The struggles continue…

So, if you want to really know,
what a mother’s agonised scream sounds like,

take a walk in Gaza today,

she will bear her broken heart,
as she bore the coffin that held her 11 month old child’s body,
as it lay lifelessly broken and torn apart.

The mother screams in anger and in pain,
her howls and shrieks echo on the bloodied plain,

so take a walk in Gaza today,

and feel the rage that a mother nurses,
and bear the brunt of a mother’s curses.

You see, she laid her little baby in the cold, blood-soaked ground,

while you diplomats and peacemakers and politicians were buzzing around,

so stop buzzing,

and take a walk in Gaza today,

and for once,

for once,
listen to what a mother has to say,

“they’ve rained down death on us for years,
they’ve torched our olive groves while you have shut your collective ears,

they’ve killed our children over and over and over again,
and we’ve cried oceans of tears that have disappeared down the drain,

so tell me as I cradle my dead baby in my hand,

who gives a damn?”.

This is what you will hear when you walk in Gaza today.

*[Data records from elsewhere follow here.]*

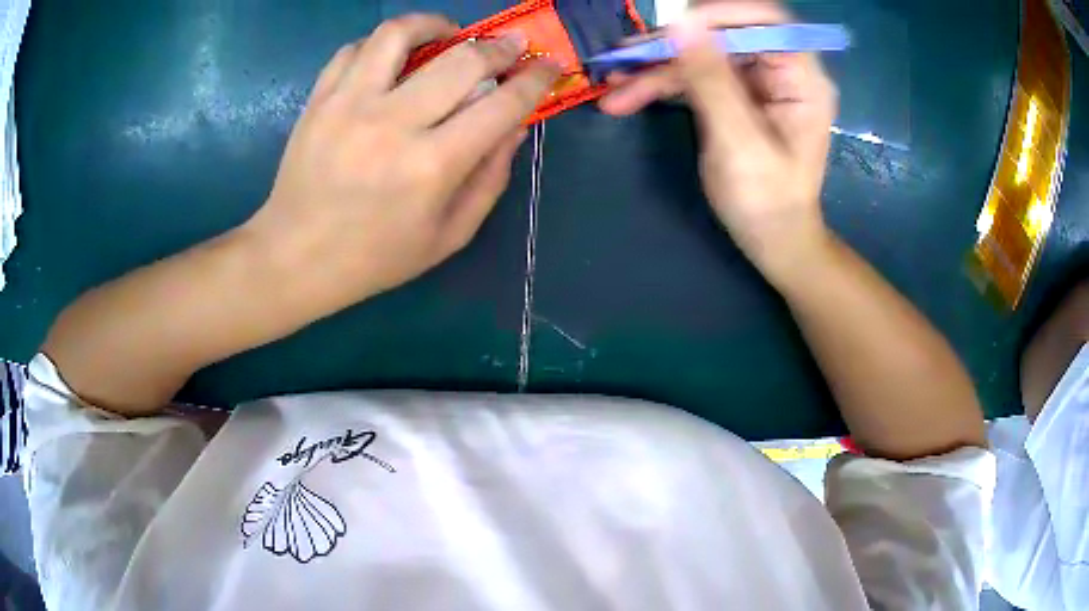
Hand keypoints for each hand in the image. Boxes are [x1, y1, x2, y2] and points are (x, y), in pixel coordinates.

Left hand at [244, 14, 559, 309]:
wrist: (295, 257)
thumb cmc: (375, 257)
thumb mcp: (448, 236)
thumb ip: (490, 179)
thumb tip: (515, 126)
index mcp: (432, 166)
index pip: (501, 105)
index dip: (534, 79)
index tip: (548, 65)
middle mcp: (392, 124)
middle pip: (461, 60)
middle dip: (498, 47)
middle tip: (508, 47)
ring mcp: (349, 105)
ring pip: (399, 34)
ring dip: (434, 24)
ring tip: (447, 34)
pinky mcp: (319, 100)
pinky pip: (355, 49)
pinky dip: (382, 44)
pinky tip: (393, 57)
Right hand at [600, 1, 837, 282]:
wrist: (772, 240)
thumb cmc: (767, 201)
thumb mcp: (739, 141)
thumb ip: (711, 79)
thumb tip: (680, 23)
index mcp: (800, 78)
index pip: (764, 19)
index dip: (719, 14)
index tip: (672, 29)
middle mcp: (779, 71)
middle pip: (723, 35)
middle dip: (672, 46)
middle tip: (623, 58)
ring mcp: (755, 83)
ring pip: (701, 55)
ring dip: (656, 68)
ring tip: (613, 85)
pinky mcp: (733, 97)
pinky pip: (695, 77)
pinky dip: (661, 85)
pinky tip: (627, 96)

It is what you have heard for years and years now,

and all I can think as I write these words is ‘how?’,

how could you fail,
you peacemakers and diplomats and politicians,

how could you fail the mothers of Gaza,
over and over and over again,

is it because Gaza’s mothers’ tears are forgotten,

because they simply disappear down the drain.

And how can you not stem that ocean of tears,

cried by countless mothers,
and fathers,
and children whose eyes are blinded by inexpressible pain,
and whose days are haunted, not by phantoms,
but by living fears.

So can you take a walk in Gaza today?

and what possibly could you have to say?

to the numberless mothers who have cried oceans of tears,

again and again and again,

or are Gaza’s mothers’ tears forgotten,

because they simply disappear down the drain.